Cross-cultural studies generally attest to the fact that Americans are, as a rule, uncomfortable with touch. It's a national attribute that has left social scientists casting the blame on such disparate sources as the country's English roots, Puritanism, technology, materialism, and the long-standing celebration of traits like individual independence and autonomy. The discomfort may also be traced to the lingering effect of late-nineteenth-century pediatric beliefs that practically forbade nurturing contact between parents and children (espoused by Dr. Luther Emmett Holt, whose 1894 booklet The Care and Feeding of Children is described by Montagu as "the 'Dr. Spock' of its time").
However, quantifying the extent of America's touch taboo is difficult at best, since such evidence -- like Field's account of a friend who is being sued for sexual harassment simply because he touched someone on the forearm -- is largely anecdotal. In fact, sifting through sexual harassment statistics for proof of an increased prohibition on touch is problematic, as the area is a broad one that includes remarks, gestures, and a generally hostile working environment. While the number of sexual harassment cases is on the rise -- 15,549 complaints were filed with the EEOC in 1995, compared with 6100 complaints in 1990 -- the cases are not broken down to show how many may have involved incidental touch. The increase may also be attributable to factors such as the 1991 Senate Judiciary Committee confirmation hearings on Supreme Court nominee Clarence Thomas. Anita Hill became a household name, and subsequent changes in the law increased monetary awards while lowering the legal hurdle for bringing such harassment charges.
"Worldwide, every culture has touch taboos; it just depends on the scale," observes Washington-based anthropologist David Givens. "In very few societies can you touch private parts of the body by just walking up to a person and laying on hands, but in the U.S., in the Nineties, it's like we're into a don't-touch thing in the career sector and in education. Now it's universal that you can't touch anybody anywhere, period, or else the lawyers will come into it."
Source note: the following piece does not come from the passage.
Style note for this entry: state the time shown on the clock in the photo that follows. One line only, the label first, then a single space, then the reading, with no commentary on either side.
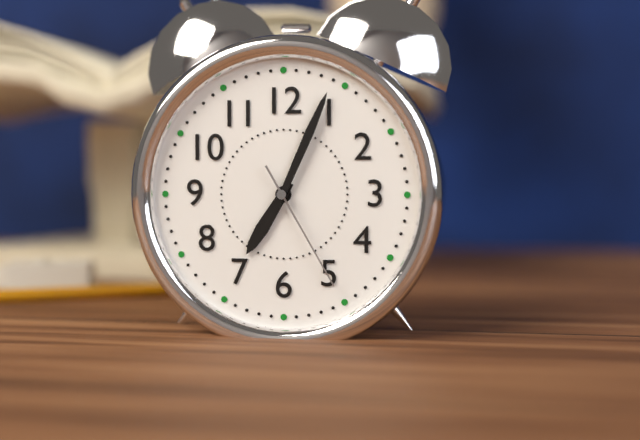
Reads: 7:04:25
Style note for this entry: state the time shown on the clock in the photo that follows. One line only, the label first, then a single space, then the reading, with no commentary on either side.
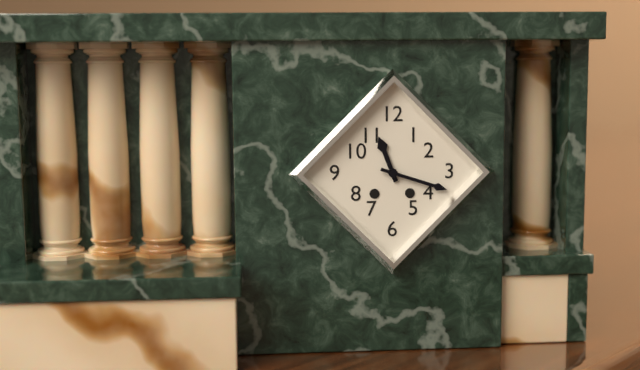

Field reserves special ire for public schools, where she says all physical expressions of affection between teachers and students -- including simple hugs -- are slowly being mandated out of the educational process by lawyers and bureaucrats who are fearful of accusations of sexual molestation.
Technically Dade schools don't have a no-touch policy, says associate superintendent of schools Russ Wheatley, although that's pretty much the general advice given in the school system's manuals. "But it certainly is not meant to extend to pats on the back or holding the kid by the arm, or certain things that normally go along with working with kids," he adds. "I think it's a matter of common sense."
Teachers are getting much stronger advice from their own lawyers. Elizabeth J. du Fresne, an attorney and general counsel to the United Teachers of Dade for the past 25 years, says she's sympathetic to Field's views but has no choice but to advise teachers not to touch students. "When I began representing teachers, it was considered a normal and totally acceptable thing for someone who taught elementary school to hold children in their lap, to hug them, to kiss them when they did good," du Fresne notes. "If they fell down and hurt themselves, to kiss their knee where it was scraped. That would be how you would react."